练习任务:
逐字抄录材料中的几行，从含有“investigación epidemiológica de conta”的那一行开始，到含有“Política Provincial”的那一行结束，首尾两行都要抄。
====== 所示材料 ======
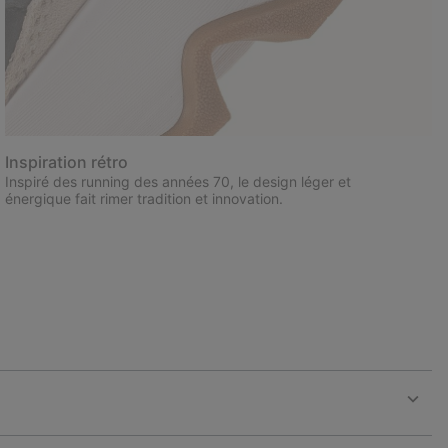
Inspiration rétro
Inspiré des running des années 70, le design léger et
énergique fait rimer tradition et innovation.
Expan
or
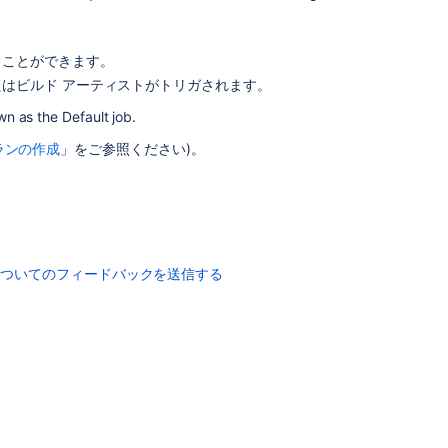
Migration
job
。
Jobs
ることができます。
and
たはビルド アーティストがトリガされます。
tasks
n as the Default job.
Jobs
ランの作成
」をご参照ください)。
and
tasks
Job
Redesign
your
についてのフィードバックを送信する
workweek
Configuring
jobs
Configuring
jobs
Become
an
======
====== 所示材料 ======
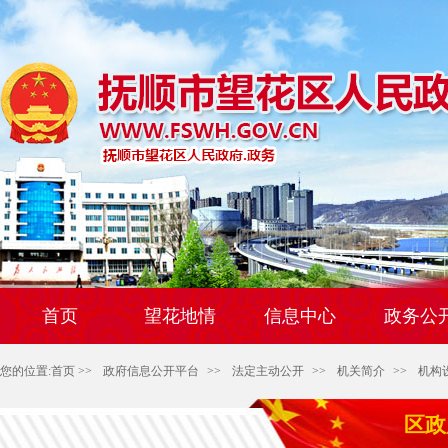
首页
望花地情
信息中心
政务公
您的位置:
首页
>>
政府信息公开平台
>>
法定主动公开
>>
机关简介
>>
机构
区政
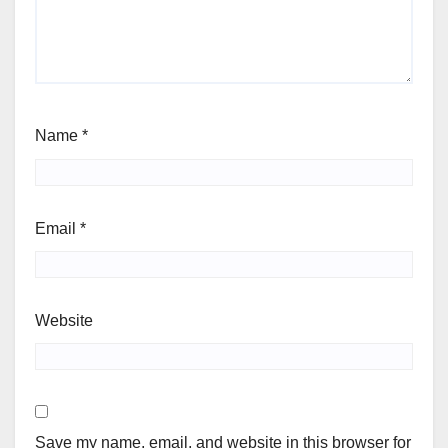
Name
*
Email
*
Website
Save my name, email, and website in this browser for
======
====== 所示材料 ======
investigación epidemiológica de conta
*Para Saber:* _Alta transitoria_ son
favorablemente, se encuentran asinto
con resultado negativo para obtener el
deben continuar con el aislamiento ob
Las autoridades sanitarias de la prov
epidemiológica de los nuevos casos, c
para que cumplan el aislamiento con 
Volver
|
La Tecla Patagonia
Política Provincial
======
本题答案:
investigación epidemiológica de conta
*Para Saber:* _Alta transitoria_ son
favorablemente, se encuentran asinto
con resultado negativo para obtener el
deben continuar con el aislamiento ob
Las autoridades sanitarias de la prov
epidemiológica de los nuevos casos, c
para que cumplan el aislamiento con 
Volver
|
La Tecla Patagonia
Política Provincial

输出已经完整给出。